So … About Your Friends … (Southern Belle)

So … the Experimental Daters are dropping like flies … in a good way!  First Champagne Hero was taken off the market, not once, but twice in the last few months!  Then Fader admitted things have gotten all serious with The Prefect!  And there are whispers that The Coincidental Dater is not so single any more … 🙂

So how is Belle faring on the other side of the Atlantic?  Well, she’s learning some uncomfortable truths about new relationships …

Miss Twenty-Nine xxx

As any of my friends can tell you, I’m pretty much a 0 to 60 mile-an-hour person when it comes to relationships. In the past six years, anyone who got past the three or four date mark has become a long-term relationship, which is why I’ve been struggling to write an update recently.

The Ukrainian and I have pretty consistently gone on one or two dates a week since he returned from Amsterdam. Coffees, meals, parties.. I’ve met some of his friends. He’s met some of mine. Some of my friends really like him, a couple are unsure which is funny because that’s exactly how I feel. The more time I spend with him, the easier and more comfortable it becomes. It’s not a lightning bolt situation where I knew immediately I wanted to spend as much of my spare time as possible getting to know him better, but as the weeks have progressed I’m definitely warming up to this apparently “normal” speed of things.

One of the things that made me genuinely unsure of future potential was the first time we slept together. As Twitter knows (I’m sure I’ll pay for that indiscretion at some point) it was less than impressive and I saw little room for improvement. He’d made me wait so long for it (yes…. he was the one who wanted to wait) that I’d already surmised sex meant more to him than me.  I hadn’t had chance to explain how important a healthy physical relationship was to me based on past experiences, because there had just been crazy making out and then.. he’d leave! Since then, I’ve learned some things and had some really honest conversations about his history that put everything into perspective. And yes, the sex has got 100% better. Which is great!

## Supplied entries
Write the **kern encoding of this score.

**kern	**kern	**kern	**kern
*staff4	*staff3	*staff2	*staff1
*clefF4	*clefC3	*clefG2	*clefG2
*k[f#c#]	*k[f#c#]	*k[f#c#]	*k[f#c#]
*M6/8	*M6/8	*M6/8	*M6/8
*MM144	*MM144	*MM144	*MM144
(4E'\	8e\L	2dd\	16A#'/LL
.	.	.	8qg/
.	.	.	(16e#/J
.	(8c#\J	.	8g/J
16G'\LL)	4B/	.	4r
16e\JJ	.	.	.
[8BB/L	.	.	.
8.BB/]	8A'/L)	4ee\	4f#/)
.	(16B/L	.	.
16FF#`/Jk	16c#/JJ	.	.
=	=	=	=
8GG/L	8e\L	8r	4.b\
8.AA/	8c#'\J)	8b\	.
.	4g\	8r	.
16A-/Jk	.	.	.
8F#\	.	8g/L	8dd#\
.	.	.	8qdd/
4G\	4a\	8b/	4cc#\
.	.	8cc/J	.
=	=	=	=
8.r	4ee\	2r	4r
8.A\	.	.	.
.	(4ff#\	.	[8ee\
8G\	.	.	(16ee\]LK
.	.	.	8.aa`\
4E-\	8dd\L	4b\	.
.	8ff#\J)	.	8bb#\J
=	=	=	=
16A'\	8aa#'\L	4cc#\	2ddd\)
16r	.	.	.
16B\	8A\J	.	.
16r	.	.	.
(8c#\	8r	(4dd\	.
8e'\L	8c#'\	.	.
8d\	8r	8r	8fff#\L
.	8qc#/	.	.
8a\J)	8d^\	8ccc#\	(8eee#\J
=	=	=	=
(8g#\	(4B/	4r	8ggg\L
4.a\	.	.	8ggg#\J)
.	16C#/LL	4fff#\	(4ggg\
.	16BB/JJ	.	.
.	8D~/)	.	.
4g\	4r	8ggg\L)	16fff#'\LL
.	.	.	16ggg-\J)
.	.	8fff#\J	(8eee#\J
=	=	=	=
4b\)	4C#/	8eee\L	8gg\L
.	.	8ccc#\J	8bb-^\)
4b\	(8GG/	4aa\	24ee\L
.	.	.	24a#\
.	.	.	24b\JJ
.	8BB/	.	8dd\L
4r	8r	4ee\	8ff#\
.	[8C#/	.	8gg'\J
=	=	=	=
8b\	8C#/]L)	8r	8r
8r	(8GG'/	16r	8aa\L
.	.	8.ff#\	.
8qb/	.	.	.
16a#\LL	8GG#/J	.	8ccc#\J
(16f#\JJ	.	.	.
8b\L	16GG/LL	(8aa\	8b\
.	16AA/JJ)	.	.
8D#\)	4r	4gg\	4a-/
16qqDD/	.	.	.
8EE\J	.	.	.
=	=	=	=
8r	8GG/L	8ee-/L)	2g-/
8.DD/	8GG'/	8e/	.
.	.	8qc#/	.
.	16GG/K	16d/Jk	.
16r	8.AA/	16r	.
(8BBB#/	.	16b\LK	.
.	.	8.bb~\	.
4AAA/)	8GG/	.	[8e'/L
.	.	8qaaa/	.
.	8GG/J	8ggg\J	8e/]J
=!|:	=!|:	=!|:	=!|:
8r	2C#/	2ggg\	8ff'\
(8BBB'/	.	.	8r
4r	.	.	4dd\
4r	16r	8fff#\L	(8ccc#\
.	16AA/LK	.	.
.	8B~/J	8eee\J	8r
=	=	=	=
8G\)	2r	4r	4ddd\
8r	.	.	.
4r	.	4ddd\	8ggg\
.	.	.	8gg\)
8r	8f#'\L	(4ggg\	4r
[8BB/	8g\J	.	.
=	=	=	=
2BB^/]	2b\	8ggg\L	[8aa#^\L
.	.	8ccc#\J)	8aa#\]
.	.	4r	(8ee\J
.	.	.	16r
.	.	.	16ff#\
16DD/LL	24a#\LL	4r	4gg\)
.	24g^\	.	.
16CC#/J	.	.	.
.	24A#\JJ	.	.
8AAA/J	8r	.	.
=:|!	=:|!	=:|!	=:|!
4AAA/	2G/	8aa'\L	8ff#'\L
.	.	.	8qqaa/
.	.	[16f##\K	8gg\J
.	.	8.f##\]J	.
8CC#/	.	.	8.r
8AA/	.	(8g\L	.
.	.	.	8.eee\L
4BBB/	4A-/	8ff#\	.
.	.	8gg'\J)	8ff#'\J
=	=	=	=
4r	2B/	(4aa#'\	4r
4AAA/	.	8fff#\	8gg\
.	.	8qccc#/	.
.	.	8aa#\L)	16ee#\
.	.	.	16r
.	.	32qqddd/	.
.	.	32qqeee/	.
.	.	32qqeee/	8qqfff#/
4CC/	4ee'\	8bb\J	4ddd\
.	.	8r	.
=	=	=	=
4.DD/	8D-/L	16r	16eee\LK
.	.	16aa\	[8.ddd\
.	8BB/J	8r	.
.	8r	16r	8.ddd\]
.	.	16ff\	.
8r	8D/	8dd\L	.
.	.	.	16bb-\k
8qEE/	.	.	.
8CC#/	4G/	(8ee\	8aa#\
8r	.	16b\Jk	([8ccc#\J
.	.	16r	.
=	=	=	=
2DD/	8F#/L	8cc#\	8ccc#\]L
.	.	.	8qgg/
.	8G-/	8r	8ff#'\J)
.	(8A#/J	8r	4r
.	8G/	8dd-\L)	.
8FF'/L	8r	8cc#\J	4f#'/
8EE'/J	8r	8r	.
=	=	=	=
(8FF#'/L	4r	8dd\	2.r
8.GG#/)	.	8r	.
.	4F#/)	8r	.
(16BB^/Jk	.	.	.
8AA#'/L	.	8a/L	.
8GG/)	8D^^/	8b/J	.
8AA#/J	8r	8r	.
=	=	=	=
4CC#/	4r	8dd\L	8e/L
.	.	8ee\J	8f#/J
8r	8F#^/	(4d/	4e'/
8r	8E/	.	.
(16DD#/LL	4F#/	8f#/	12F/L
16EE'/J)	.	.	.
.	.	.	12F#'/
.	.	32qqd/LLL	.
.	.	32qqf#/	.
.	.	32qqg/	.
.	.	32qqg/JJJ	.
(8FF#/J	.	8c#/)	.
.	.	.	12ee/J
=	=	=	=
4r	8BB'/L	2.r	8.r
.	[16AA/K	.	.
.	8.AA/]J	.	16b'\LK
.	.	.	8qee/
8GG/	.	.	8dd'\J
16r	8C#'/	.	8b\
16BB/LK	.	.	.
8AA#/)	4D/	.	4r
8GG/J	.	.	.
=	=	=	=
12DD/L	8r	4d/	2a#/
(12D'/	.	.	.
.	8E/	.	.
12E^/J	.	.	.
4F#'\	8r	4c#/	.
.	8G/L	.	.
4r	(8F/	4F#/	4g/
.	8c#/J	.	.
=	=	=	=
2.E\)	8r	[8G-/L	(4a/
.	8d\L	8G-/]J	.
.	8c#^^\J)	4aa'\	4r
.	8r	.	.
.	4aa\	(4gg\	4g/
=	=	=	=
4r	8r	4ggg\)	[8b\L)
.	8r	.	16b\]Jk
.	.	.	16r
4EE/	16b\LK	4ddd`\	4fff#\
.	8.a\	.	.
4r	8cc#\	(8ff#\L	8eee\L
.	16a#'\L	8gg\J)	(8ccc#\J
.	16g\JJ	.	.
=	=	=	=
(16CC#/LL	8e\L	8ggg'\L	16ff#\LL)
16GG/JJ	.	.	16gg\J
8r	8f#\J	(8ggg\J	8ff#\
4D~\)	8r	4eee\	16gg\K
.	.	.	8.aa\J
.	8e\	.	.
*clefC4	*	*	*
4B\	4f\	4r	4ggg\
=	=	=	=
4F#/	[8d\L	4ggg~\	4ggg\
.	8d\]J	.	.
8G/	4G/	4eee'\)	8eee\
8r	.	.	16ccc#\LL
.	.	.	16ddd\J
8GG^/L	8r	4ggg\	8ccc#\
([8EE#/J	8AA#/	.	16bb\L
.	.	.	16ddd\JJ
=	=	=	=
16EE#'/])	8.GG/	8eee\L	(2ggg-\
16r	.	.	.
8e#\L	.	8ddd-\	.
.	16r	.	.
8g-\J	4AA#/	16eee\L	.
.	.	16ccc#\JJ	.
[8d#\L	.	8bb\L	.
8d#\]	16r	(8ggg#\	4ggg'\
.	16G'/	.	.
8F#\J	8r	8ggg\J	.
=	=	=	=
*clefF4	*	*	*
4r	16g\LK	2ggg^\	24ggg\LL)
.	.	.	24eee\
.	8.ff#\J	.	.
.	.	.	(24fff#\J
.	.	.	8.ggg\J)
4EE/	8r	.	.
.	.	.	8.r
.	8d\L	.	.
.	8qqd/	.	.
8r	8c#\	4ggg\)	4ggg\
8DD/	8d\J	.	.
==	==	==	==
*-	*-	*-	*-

## Directions
A: In the dating blog post, where had The Ukrainian returned from before the regular dates began?
B: Pick up the dating blog post after its final sentence and keep writing it.
The records have nothing to do with the text.

## Responses by task
A: Amsterdam.

B:
There is however, a new issue.

This weekend, I met his Russian friends.

I’d met the American ones previously and got along really well… (Apart from the fact they kept dropping the girlfriend word constantly and to my mortification).. but this Saturday, I had the most bizarre experience since arriving in the States. Each one of his friends brought food to the house; we made some salads and had drinks through the evening by the pool. The men greeted me with handshakes and a head nod, not even offering their name. The women were much friendlier, joking that they’d been teasing him about my existence as he’d been talking about me without me joining them for drinks at any point. I’d never expected an invite to his Russian evenings because honestly, I have my own things to do. I digress.

Out of 5 men who attended, 3 were the most misogynistic, sexist, ignorant asses that I have ever had the misfortune to meet. While interested in my UK origin, there were no questions asked about my family, friends, hobbies or work. What was mentioned was the following.

A woman’s place is to serve and support the man of the household.

Education for women is fine, it serves to make them better wives.

Rape is something that women invite and typically deserve.

Dressing inappropriately and against her partner’s/husband’s wishes makes her a whore. Red lipstick was mentioned by name as an example.

Women are only interested in men if they have cash or diamond rings attached to them.

That I was clearly an intelligent woman because The Ukrainian was a real catch.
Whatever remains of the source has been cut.